In the garden at the church where I minister in Fort Worth, we look forward to the annual migration of the monarch butterflies and hummingbirds. At my home, I welcome the exuberant antics of the cedar waxwings in winter and the arrival of exotic bugs and beetles in summer. (I live in Texas, after all, where exotic insect species flourish.) A bird table or feeder can add a new dimension to your backyard and can attract birds that you did not know existed.
Look around your local environment for forgotten or undeveloped gems. Fort Worth offers a 160-acre area of rolling hills close to downtown that is now, quite miraculously, preserved as a natural area of prairie and open woods. It contains over 500 flowering plants and is a haven for wildlife. This area was a lover's haunt and a dumping ground until its intrinsic worth was recognized by the "Friends of Tandy Hills,” who prevailed upon the local government to protect it. Now it is a place available to all to experience the beauty of God's creation.
Many cities have tree ordinances and some have a heritage tree program that protects fine tree specimens in the city's neighborhoods. Check out the provisions in your own municipality. At an individual level, you can work to get your own backyard designated as a wildlife habitat through the National Wildlife Federation.
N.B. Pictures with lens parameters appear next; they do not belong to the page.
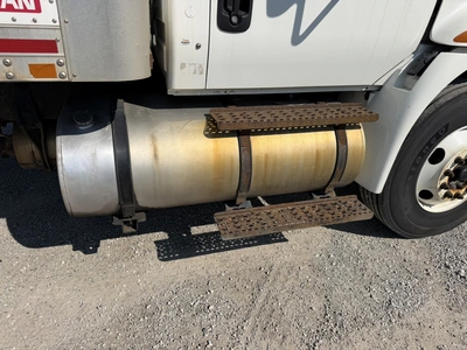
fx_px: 324
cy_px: 175
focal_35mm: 24
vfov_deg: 56.8
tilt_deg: -27.2
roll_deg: -2.3
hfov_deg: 71.6
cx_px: 234
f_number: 1.78
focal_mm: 6.76
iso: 80
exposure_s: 1/7353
In Wales, the land of my birth, there are many vestiges of the sacred in nature and a deep remembrance of things being divine. A few miles from my hometown is an ancient well dedicated to St. Mary. I believe it was a sacred spring long before Christianity and its origins are lost in prehistory. Around the well are hawthorn trees, whose flowers and fruit represent Christ's life and sacrifice. To this day, those seeking healing or transformation leave items of clothing fastened to the branches of these trees, so many handkerchiefs and slips of cloth flutter in the wind above this bubbling well. Is there magic in this place? Do the waters have a healing quality? Perhaps, perhaps not.
For thousands of years, people have come into relationship with the water and the wind and the trees through their prayers, their presence and their offerings. Their intentions have sanctified this place, so the presence of God is more keenly felt. When inside and outside are combined at the place of our focus, at the still point of our opened hearts, then miracles of healing are possible.
So this is our work, our joyous responsibility as human beings involved in a larger creation. Not to journey to Wales to pay homage at a holy well (although that might be fun too!) but to acknowledge and appreciate the presence of Spirit in the grass growing beneath our feet, in our own place where heaven and earth meet in the magnificent interplay of the human with the divine.